Single-eye Event-based Emotion (SEE) Dataset
We introduce a novel dataset, which we dub “SEE”, containing videos of 7 emotions under four different lighting conditions: normal, overexposure, low-light, and high dynamic range (HDR). The average video length ranges from 18 to 131 frames, with a mean frame number of 53.5 and a standard deviation of 15.2 frames, reflecting the differences in the duration of emotions between subjects. In total, SEE contains 2,405/128,712 sequences/frames with corresponding raw events for a total length of 71.5 minutes, which we split in 1,638 and 767 sequences for training and testing, respectively.

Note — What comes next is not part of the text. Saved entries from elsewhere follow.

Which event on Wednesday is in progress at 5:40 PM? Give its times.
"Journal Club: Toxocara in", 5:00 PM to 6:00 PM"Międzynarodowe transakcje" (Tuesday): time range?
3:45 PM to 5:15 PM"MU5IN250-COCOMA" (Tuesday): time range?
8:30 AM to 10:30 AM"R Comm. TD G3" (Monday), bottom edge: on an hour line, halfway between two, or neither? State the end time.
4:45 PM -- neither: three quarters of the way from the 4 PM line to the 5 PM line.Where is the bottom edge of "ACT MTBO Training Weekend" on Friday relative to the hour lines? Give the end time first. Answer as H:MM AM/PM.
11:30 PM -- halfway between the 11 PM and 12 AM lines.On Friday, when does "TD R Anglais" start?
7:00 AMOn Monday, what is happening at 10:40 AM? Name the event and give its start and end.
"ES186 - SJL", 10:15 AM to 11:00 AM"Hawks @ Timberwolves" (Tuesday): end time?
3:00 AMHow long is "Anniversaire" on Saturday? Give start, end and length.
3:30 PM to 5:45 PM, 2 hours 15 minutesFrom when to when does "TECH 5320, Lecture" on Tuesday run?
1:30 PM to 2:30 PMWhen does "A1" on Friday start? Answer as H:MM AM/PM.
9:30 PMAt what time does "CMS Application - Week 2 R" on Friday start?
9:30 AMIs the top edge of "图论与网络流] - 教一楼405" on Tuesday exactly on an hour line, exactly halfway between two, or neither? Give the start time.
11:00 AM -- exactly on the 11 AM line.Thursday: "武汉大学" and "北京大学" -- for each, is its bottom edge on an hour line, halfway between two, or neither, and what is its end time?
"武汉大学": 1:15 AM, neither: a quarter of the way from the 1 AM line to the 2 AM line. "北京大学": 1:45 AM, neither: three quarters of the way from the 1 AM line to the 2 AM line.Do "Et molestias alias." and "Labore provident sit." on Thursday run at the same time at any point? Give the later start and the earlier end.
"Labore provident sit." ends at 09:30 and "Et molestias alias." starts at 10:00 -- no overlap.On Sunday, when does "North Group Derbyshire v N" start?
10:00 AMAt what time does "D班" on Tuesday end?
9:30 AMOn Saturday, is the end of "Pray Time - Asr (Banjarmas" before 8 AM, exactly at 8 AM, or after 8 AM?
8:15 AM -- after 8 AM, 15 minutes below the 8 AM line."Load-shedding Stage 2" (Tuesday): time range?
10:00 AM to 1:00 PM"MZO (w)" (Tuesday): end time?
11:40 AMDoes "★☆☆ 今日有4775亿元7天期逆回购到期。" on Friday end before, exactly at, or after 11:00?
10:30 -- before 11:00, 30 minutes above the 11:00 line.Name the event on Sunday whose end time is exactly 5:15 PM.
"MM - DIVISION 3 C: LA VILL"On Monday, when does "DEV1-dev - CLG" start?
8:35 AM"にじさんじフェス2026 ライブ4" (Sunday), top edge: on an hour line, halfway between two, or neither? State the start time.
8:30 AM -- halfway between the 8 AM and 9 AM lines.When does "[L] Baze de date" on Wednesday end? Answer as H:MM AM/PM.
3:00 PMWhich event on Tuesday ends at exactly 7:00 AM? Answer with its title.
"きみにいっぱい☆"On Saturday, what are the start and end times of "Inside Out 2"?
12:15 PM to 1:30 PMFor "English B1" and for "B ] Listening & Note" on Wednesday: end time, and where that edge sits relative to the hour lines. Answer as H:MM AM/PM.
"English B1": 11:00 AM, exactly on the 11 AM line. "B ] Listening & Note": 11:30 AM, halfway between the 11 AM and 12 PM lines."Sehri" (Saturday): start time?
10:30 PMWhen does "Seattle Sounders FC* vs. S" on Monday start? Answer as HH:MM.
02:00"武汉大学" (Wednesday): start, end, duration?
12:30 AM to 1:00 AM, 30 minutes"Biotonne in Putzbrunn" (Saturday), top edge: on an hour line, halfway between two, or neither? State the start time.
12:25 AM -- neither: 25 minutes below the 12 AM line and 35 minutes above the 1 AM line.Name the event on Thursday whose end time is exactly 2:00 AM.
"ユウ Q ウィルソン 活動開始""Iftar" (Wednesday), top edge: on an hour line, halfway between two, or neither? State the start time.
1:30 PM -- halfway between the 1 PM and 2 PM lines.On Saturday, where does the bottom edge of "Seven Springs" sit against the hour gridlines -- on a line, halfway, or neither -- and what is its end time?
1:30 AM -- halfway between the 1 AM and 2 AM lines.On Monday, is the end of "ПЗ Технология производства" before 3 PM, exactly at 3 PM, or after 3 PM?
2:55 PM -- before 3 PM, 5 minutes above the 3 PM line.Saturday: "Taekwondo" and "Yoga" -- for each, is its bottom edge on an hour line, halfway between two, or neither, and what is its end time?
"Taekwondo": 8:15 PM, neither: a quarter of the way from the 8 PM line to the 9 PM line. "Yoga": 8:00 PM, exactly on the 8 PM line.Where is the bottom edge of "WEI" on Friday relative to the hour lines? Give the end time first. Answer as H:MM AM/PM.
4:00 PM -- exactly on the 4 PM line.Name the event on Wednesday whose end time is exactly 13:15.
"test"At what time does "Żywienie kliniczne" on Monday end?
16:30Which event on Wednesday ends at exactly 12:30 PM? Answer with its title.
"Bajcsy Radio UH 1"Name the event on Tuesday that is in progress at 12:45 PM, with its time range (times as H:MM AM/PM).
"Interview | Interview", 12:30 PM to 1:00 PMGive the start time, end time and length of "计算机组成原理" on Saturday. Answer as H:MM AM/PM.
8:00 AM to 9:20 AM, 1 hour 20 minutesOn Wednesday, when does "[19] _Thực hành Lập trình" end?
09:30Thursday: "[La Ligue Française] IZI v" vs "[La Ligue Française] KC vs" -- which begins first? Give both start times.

Experimental Findings under Different Lighting Conditions
We show here four examples representing four different emotions: “Fear”, “Sadness”, “Surprise”, and “Happiness”, captured under four distinct lighting conditions. The frames highlighted with red boxes serve as inputs for both EMO and Eyemotion, and they are also the initial input frames for our approach. In the first example, we include the inputs for the experimental settings of E4-S0, E4-S1, and E4-S3. Notably, the method achieves the highest accuracy in emotion predictions across all test settings. Moreover, it is evident that our method performs even better with longer sequences, emphasizing the significance of temporal information in this task.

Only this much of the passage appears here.